Patientenverfügung

Liebe Mitglieder,

mein Thema ist heute die Patientenverfügung. Diese wird notwendig, wenn man selbst bei einer schweren Erkrankung oder nach einem Unfall nicht mehr dazu in der Lage ist, all das für eine Behandlung zu regeln, was man normalerweise entscheiden muss. Vor allem kann durch ein solches Dokument der Wille des Patienten abgefragt werden.

Nicht die Angehörigen oder Ärzte tragen die Last der Entscheidungen über Leben oder Tod allein.

Mit einer Patientenverfügung hat man selbst noch Einfluss auf sein weiteres "Leben". Man entscheidet selbst, ob man mit allen medizinischen lebensverlängernden Maßnahmen "am Leben" erhalten werden soll, oder ob man in Würde sterben darf. Ein jeder hat eine bestimmte Vorstellung, wie man leben möchte und wie das Leben einem selbst als lebenswert erscheint.
Viele haben für sich selbst entschieden, dass sie keine lebensverlängernden Maßnahmen wünschen. Steht dies nirgends geschrieben, so kann sich kein Arzt auf eine solche Aussage berufen.
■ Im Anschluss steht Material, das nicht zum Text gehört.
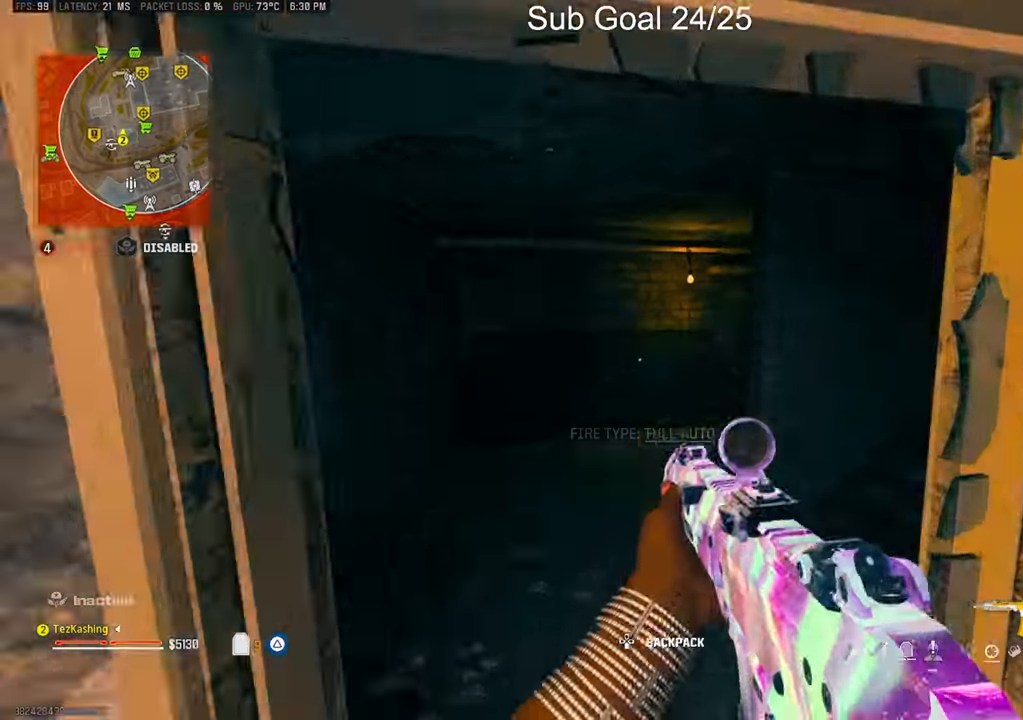
{"buttons": [], "left_stick": "up", "right_stick": "right", "events": [[33, "left_stick", "up"], [117, "right_stick", "down"], [167, "right_stick", "center"], [367, "right_stick", "right"]]}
Er ist als Arzt aufgrund seiner Verpflichtung dazu gezwungen, den Menschen am Leben zu erhalten.

Doch eine Patientenverfügung ist ein sehr komplexes Kapitel. Eine allgemeine Aussage wie etwa: "ich wünsche keine lebensverlängernden Maßnahmen" reicht auf keinen Fall aus.
Verschiedene Gruppen und Institutionen bieten hier ihre Hilfe an. Auch gibt es diverse Vorlagen, die man allein ausfüllen kann. Doch mein Hinweis ist: Sprechen Sie auf jeden Fall mit dem Arzt Ihres Vertrauens, denn nur dieser kennt Sie als Patienten, im Idealfall schon über einen längeren Zeitraum. Er kann die bestimmten Bereiche der Patientenvollmacht erläutern und Ihre persönlichen Wünsche als Patient niederlegen. Holen Sie sich professionelle Hilfe, auch wenn dieses etwas kosten sollte.
Bei einer mit dem Arzt abgesprochenen Patientenverfügung bleibt ein Exemplar bei dem Arzt und ein Exemplar bekommt der Patient mit nach Hause.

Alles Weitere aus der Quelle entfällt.